The script streams the s5cmd output so you can keep an eye on progress and abort safely with Ctrl+C.

Visualisation utilities

  • preview_lidar_gui.py opens a Tkinter list of .feather sweeps and renders the selected cloud in Open3D. Use --root to point at a custom folder and --stride to subsample points, or supply a log's city_SE3_egovehicle.feather via the pose picker to stack sweeps in city coordinates.
  • preview_city_pose_gui.py loads a city_SE3_egovehicle.feather file, summarises timestamps/translations, and shows up to 500 rows in a table. Launch it with python preview_city_pose_gui.py --file <path> or use the built-in file picker.
  • plot_pose_on_map.py converts pose translations to WGS84 using the published anchors and writes an interactive HTML map.
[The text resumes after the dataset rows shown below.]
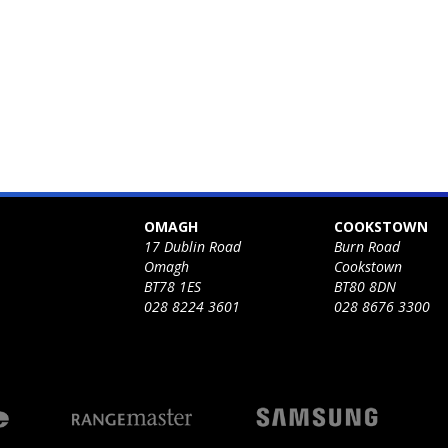
OMAGH
COOKSTOWN
17 Dublin Road
Burn Road
Omagh
Cookstown
BT78 1ES
BT80 8DN
028 8224 3601
028 8676 3300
Pass --pose <path> plus optional --city, --output, and --no-open flags.

preview_lidar_gui

Priview-lidar-log-level30s

plot_pose_on_map

Pose coordinate export

  • export_pose_coordinates.py streams every city_SE3_egovehicle.feather from the public Argoverse bucket and writes a consolidated table to av2_coor.feather.
  • The exported dataset now resides at ArgoverseLidar/av2_coor.feather (~0.9 GB, ~6 M rows) and is ready for downstream analytics.
  • Each row represents a timestamped ego pose with both UTM and WGS84 projections derived via the city anchors.
  • Per-log pose files (city_SE3_egovehicle.feather) keep timestamp_ns aligned with a quaternion (qw, qx, qy, qz) and translation in metres (tx_m, ty_m, tz_m) for each sweep.

Pose table columns:

  • city, split, log_id – Provenance of each measurement.
  • timestamp_ns – Capture time in nanoseconds.
  • qw, qx, qy, qz – Ego pose quaternion.
  • tx, ty, tz – Ego translation in the city frame (metres).
  • zone_num_hemi – UTM zone label (all northern hemisphere).
  • easting, northing – Projected UTM coordinates in metres.
  • latitude, longitude – WGS84 coordinates computed via the published city anchors.

Sample rows (first 5):

city split log_id timestamp_ns qw qx qy qz tx ty tz zone_num_hemi easting northing latitude longitude
ATX train 000VFSWWAAkobywItdrErpC6fedKDWg4 315980321560119000 -0.108155 0.001635 -0.006183 -0.994113 599.537892 -2959.546793 -2.974099 14N 621749.565372 3346930.452772 30.247881 -97.734556
ATX train 000VFSWWAAkobywItdrErpC6fedKDWg4 315980321659651000 -0.108047 0.001117 -0.004756 -0.994134 598.731013 -2959.370230 -2.993882 14N 621748.758493 3346930.629335 30.247883 -97.734565
ATX train 000VFSWWAAkobywItdrErpC6fedKDWg4 315980321759848000 -0.108156 0.000556 -0.004991 -0.994121 597.926754 -2959.195747 -3.002643 14N 621747.954235 3346930.803818 30.247884 -97.734573
ATX train 000VFSWWAAkobywItdrErpC6fedKDWg4 315980321860044000 -0.107996 0.000077 -0.004928 -0.994139 597.106269 -2959.014908 -3.013438 14N 621747.133749 3346930.984657 30.247886 -97.734581
ATX train 000VFSWWAAkobywItdrErpC6fedKDWg4 315980321960240000 -0.107731 -0.000679 -0.006384 -0.994159 596.283263 -2958.833294 -3.021527 14N 621746.310743 3346931.166271 30.247888 -97.734590

Heatmap aggregation & maps

  • aggregate_heatmap_cells.py buckets the pose table into 500 m x 500 m UTM cells per city and records the point density (city_heatmap_cells.json).
  • compute_city_bounds.py and render_city_bounds_map.py create a quick bounds overlay (city_bounds.jsoncity_bounds_map.html).
  • render_city_heatmap_map.py layers the per-city rectangles and the heatmap cells onto OpenStreetMap (city_heatmap_map.html), modulating opacity between 0.1–0.8 based on counts.
Heatmap Records Lidar R

Bundled s5cmd

The s5cmd/ folder contains s5cmd.exe (v2.3.0) and upstream documentation so Windows users do not need to install it separately. The downloader script points to this binary by default but accepts a custom path when required.